Precision versus recall curves of five different methods, namely txx [15], tfx [14], fuzzy weighting [5], vwa [6], and current approach for Coil 10 with three different semantic similarity measures: sm1 (top), sm2 (bottom left), sm3 (bottom right)

We also present the recognition rate as an average precision for ten different objects, namely Coil 1 to Coil 10 of the COIL-100 database [5]. Please note that the recognition rate does not take into account any recall. In Table 1, we compare the recognition rates for the above objects of the proposed method with three different semantic similarity measures against four competing methods. The results clearly demonstrate that all three measures in our method have better performances than the competing methods. In nine out of ten cases, it turns out that the three measures become (single or joint) winners having achieved the highest recognition rate. Furthermore, all three average recognition rates, namely 89.7% from sm1, 93.2% from sm2, and 92.1% from sm3, clearly surpass the previously reported recognition rates. Once again, (and in fact, generally speaking), among the proposed three measures, sm2 and sm3, which carry more information, yield better results than sm1. Fourth best is [6] with an average recognition rate of 86%, followed by [5] with the reported average recognition rate of 80%. The other two methods [14, 15] are clearly quite behind with average recognition rates of 71.5% and 61.5%, respectively.

Fig. 5
figure 5

Retrieval results for COIL-3: query image (first row), top five retrieved images based on sm1 (second row), sm2 (third row), and sm3 (fourth row). All five retrieved images for all three measures are relevant (belong to the same class as that of the query image)

Fig. 6
figure 6

Retrieval results for COIL-10: query image (first row), top five retrieved images based on sm1 (second row), sm2 (third row), and sm3 (fourth row). All five retrieved images for all three measures are relevant (belong to the same class as that of the query image)

Fig. 7
figure 7

Retrieval results for COIL-9 showing some failed cases: query image (first row), top five retrieved images based on sm1; only fifth image is from the relevant class (second row), top five retrieved images based on sm2; first, fourth, and fifth from relevant classes (third row), top five retrieved images based on sm3; first, fourth, and fifth from relevant classes (fourth row)

Table 1 Recognition rate comparison among different competing methods: txx [15], tfx [14], fuzzy weighting [5], vwa [6], and current method with semantic similarity measures sm1, sm2, and sm3

5 Conclusion

In this paper, we proposed a method of image retrieval using random forest-based new semantic similarity measures and SURF-based bag of visual words.

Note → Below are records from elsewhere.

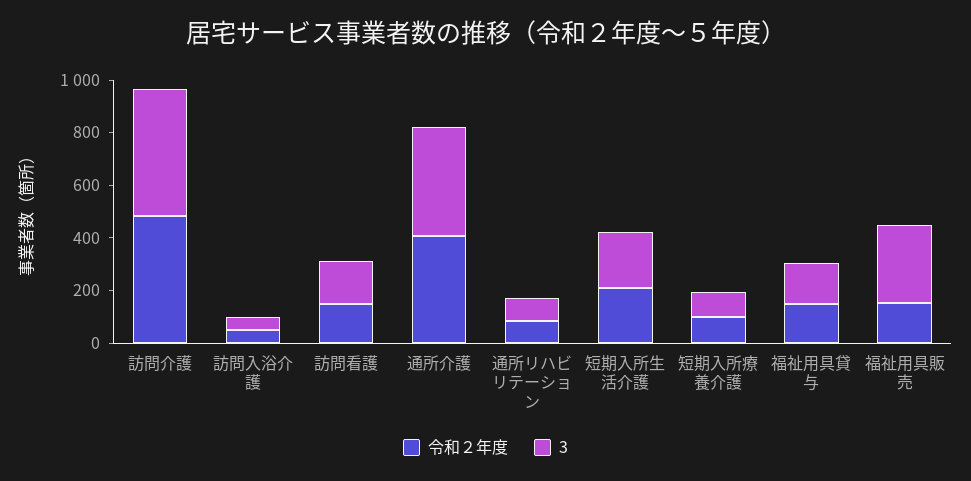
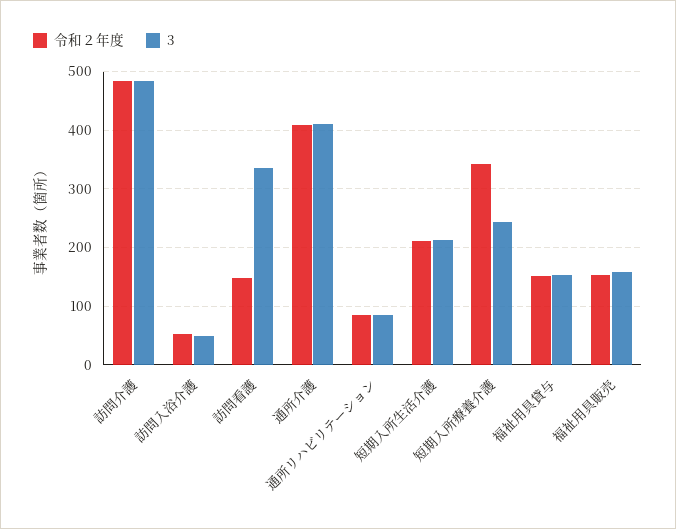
  {
    "令和２年度": {
      "訪問介護": 480,
      "訪問入浴介護": 60,
      "訪問看護": 140,
      "通所介護": 400,
      "通所リハビリテーション": 80,
      "短期入所生活介護": 220,
-     "短期入所療養介護": 100,
+     "短期入所療養介護": 340,
      "福祉用具貸与": 160,
      "福祉用具販売": 160
    },
    "3": {
      "訪問介護": 480,
      "訪問入浴介護": 40,
-     "訪問看護": 150,
+     "訪問看護": 340,
      "通所介護": 420,
      "通所リハビリテーション": 80,
      "短期入所生活介護": 220,
-     "短期入所療養介護": 100,
+     "短期入所療養介護": 240,
      "福祉用具貸与": 160,
-     "福祉用具販売": 300
+     "福祉用具販売": 160
    }
  }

The semantic similarity measures are derived from characterization of query paths and semantic neighbor sets in each decision tree of the random forest. Comparisons with some of the existing approaches on the COIL-100 database clearly show the merits of the proposed formulation. In future, we plan to perform more experiments with other similar approaches on additional databases like Oxford buildings [11]. We will also exploit contextual and structural information in random forests [16] as well as explore deep learning-based approaches [17] to further improve the retrieval performance.